(Electronics engineering source data)
········

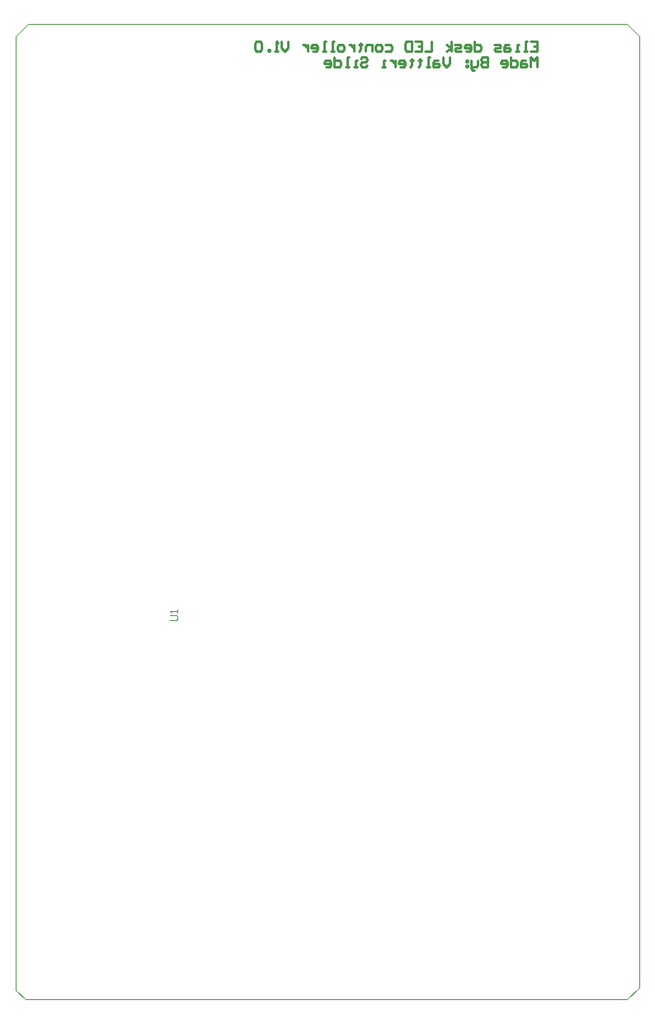
<source format=gbo>
G04*
G04 #@! TF.GenerationSoftware,Altium Limited,Altium Designer,22.7.1 (60)*
G04*
G04 Layer_Color=32896*
%FSLAX25Y25*%
%MOIN*%
G70*
G04*
G04 #@! TF.SameCoordinates,B0270450-B435-420B-BE19-FF0628D395ED*
G04*
G04*
G04 #@! TF.FilePolarity,Positive*
G04*
G01*
G75*
%ADD13C,0.01000*%
%ADD16C,0.00004*%
%ADD17C,0.00394*%
D13*
X305102Y449183D02*
Y453182D01*
X303769Y451849D01*
X302437Y453182D01*
Y449183D01*
X300437Y451849D02*
X299104D01*
X298438Y451183D01*
Y449183D01*
X300437D01*
X301104Y449850D01*
X300437Y450516D01*
X298438D01*
X294439Y453182D02*
Y449183D01*
X296439D01*
X297105Y449850D01*
Y451183D01*
X296439Y451849D01*
X294439D01*
X291107Y449183D02*
X292440D01*
X293106Y449850D01*
Y451183D01*
X292440Y451849D01*
X291107D01*
X290440Y451183D01*
Y450516D01*
X293106D01*
X285109Y453182D02*
Y449183D01*
X283109D01*
X282443Y449850D01*
Y450516D01*
X283109Y451183D01*
X285109D01*
X283109D01*
X282443Y451849D01*
Y452516D01*
X283109Y453182D01*
X285109D01*
X281110Y451849D02*
Y449850D01*
X280444Y449183D01*
X278444D01*
Y448517D01*
X279111Y447850D01*
X279777D01*
X278444Y449183D02*
Y451849D01*
X277111D02*
X276445D01*
Y451183D01*
X277111D01*
Y451849D01*
Y449850D02*
X276445D01*
Y449183D01*
X277111D01*
Y449850D01*
X269780Y453182D02*
Y450516D01*
X268447Y449183D01*
X267115Y450516D01*
Y453182D01*
X265115Y451849D02*
X263782D01*
X263116Y451183D01*
Y449183D01*
X265115D01*
X265782Y449850D01*
X265115Y450516D01*
X263116D01*
X261783Y449183D02*
X260450D01*
X261117D01*
Y453182D01*
X261783D01*
X257784Y452516D02*
Y451849D01*
X258451D01*
X257118D01*
X257784D01*
Y449850D01*
X257118Y449183D01*
X254452Y452516D02*
Y451849D01*
X255118D01*
X253786D01*
X254452D01*
Y449850D01*
X253786Y449183D01*
X249787D02*
X251120D01*
X251786Y449850D01*
Y451183D01*
X251120Y451849D01*
X249787D01*
X249120Y451183D01*
Y450516D01*
X251786D01*
X247787Y451849D02*
Y449183D01*
Y450516D01*
X247121Y451183D01*
X246455Y451849D01*
X245788D01*
X243789Y449183D02*
X242456D01*
X243122D01*
Y451849D01*
X243789D01*
X233792Y452516D02*
X234458Y453182D01*
X235791D01*
X236458Y452516D01*
Y451849D01*
X235791Y451183D01*
X234458D01*
X233792Y450516D01*
Y449850D01*
X234458Y449183D01*
X235791D01*
X236458Y449850D01*
X232459Y449183D02*
X231126D01*
X231793D01*
Y451849D01*
X232459D01*
X229127Y449183D02*
X227794D01*
X228460D01*
Y453182D01*
X229127D01*
X223129D02*
Y449183D01*
X225128D01*
X225795Y449850D01*
Y451183D01*
X225128Y451849D01*
X223129D01*
X219796Y449183D02*
X221129D01*
X221796Y449850D01*
Y451183D01*
X221129Y451849D01*
X219796D01*
X219130Y451183D01*
Y450516D01*
X221796D01*
X302437Y459723D02*
X305102D01*
Y455724D01*
X302437D01*
X305102Y457724D02*
X303769D01*
X301104Y455724D02*
X299771D01*
X300437D01*
Y459723D01*
X301104D01*
X297771Y455724D02*
X296439D01*
X297105D01*
Y458390D01*
X297771D01*
X293773D02*
X292440D01*
X291773Y457724D01*
Y455724D01*
X293773D01*
X294439Y456391D01*
X293773Y457057D01*
X291773D01*
X290440Y455724D02*
X288441D01*
X287775Y456391D01*
X288441Y457057D01*
X289774D01*
X290440Y457724D01*
X289774Y458390D01*
X287775D01*
X279777Y459723D02*
Y455724D01*
X281776D01*
X282443Y456391D01*
Y457724D01*
X281776Y458390D01*
X279777D01*
X276445Y455724D02*
X277778D01*
X278444Y456391D01*
Y457724D01*
X277778Y458390D01*
X276445D01*
X275779Y457724D01*
Y457057D01*
X278444D01*
X274446Y455724D02*
X272446D01*
X271780Y456391D01*
X272446Y457057D01*
X273779D01*
X274446Y457724D01*
X273779Y458390D01*
X271780D01*
X270447Y455724D02*
Y459723D01*
Y457057D02*
X268447Y458390D01*
X270447Y457057D02*
X268447Y455724D01*
X262449Y459723D02*
Y455724D01*
X259784D01*
X255785Y459723D02*
X258451D01*
Y455724D01*
X255785D01*
X258451Y457724D02*
X257118D01*
X254452Y459723D02*
Y455724D01*
X252453D01*
X251786Y456391D01*
Y459057D01*
X252453Y459723D01*
X254452D01*
X243789Y458390D02*
X245788D01*
X246455Y457724D01*
Y456391D01*
X245788Y455724D01*
X243789D01*
X241789D02*
X240457D01*
X239790Y456391D01*
Y457724D01*
X240457Y458390D01*
X241789D01*
X242456Y457724D01*
Y456391D01*
X241789Y455724D01*
X238457D02*
Y458390D01*
X236458D01*
X235791Y457724D01*
Y455724D01*
X233792Y459057D02*
Y458390D01*
X234458D01*
X233126D01*
X233792D01*
Y456391D01*
X233126Y455724D01*
X231126Y458390D02*
Y455724D01*
Y457057D01*
X230460Y457724D01*
X229793Y458390D01*
X229127D01*
X226461Y455724D02*
X225128D01*
X224462Y456391D01*
Y457724D01*
X225128Y458390D01*
X226461D01*
X227128Y457724D01*
Y456391D01*
X226461Y455724D01*
X223129D02*
X221796D01*
X222462D01*
Y459723D01*
X223129D01*
X219796Y455724D02*
X218464D01*
X219130D01*
Y459723D01*
X219796D01*
X214465Y455724D02*
X215798D01*
X216464Y456391D01*
Y457724D01*
X215798Y458390D01*
X214465D01*
X213798Y457724D01*
Y457057D01*
X216464D01*
X212466Y458390D02*
Y455724D01*
Y457057D01*
X211799Y457724D01*
X211133Y458390D01*
X210466D01*
X204468Y459723D02*
Y457057D01*
X203135Y455724D01*
X201802Y457057D01*
Y459723D01*
X200469Y455724D02*
X199136D01*
X199803D01*
Y459723D01*
X200469Y459057D01*
X197137Y455724D02*
Y456391D01*
X196471D01*
Y455724D01*
X197137D01*
X193805Y459057D02*
X193139Y459723D01*
X191806D01*
X191139Y459057D01*
Y456391D01*
X191806Y455724D01*
X193139D01*
X193805Y456391D01*
Y459057D01*
D16*
X99410Y466535D02*
X341535D01*
X346457Y461614D01*
Y77756D02*
Y461614D01*
X341535Y72835D02*
X346457Y77756D01*
X98425Y72835D02*
X341535D01*
X94488Y76772D02*
X98425Y72835D01*
X94488Y76772D02*
Y461614D01*
X99410Y466535D01*
D17*
X156851Y226000D02*
X159475D01*
X160000Y226525D01*
Y227574D01*
X159475Y228099D01*
X156851D01*
X160000Y229149D02*
Y230198D01*
Y229673D01*
X156851D01*
X157376Y229149D01*
M02*

</source>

········

"X290440Y451183D01*" marks the last line to keep. Retype every line from the start of the entries through that one, exactly, and drop the pictures.

<source format=gbo>
G04*
G04 #@! TF.GenerationSoftware,Altium Limited,Altium Designer,22.7.1 (60)*
G04*
G04 Layer_Color=32896*
%FSLAX25Y25*%
%MOIN*%
G70*
G04*
G04 #@! TF.SameCoordinates,B0270450-B435-420B-BE19-FF0628D395ED*
G04*
G04*
G04 #@! TF.FilePolarity,Positive*
G04*
G01*
G75*
%ADD13C,0.01000*%
%ADD16C,0.00004*%
%ADD17C,0.00394*%
D13*
X305102Y449183D02*
Y453182D01*
X303769Y451849D01*
X302437Y453182D01*
Y449183D01*
X300437Y451849D02*
X299104D01*
X298438Y451183D01*
Y449183D01*
X300437D01*
X301104Y449850D01*
X300437Y450516D01*
X298438D01*
X294439Y453182D02*
Y449183D01*
X296439D01*
X297105Y449850D01*
Y451183D01*
X296439Y451849D01*
X294439D01*
X291107Y449183D02*
X292440D01*
X293106Y449850D01*
Y451183D01*
X292440Y451849D01*
X291107D01*
X290440Y451183D01*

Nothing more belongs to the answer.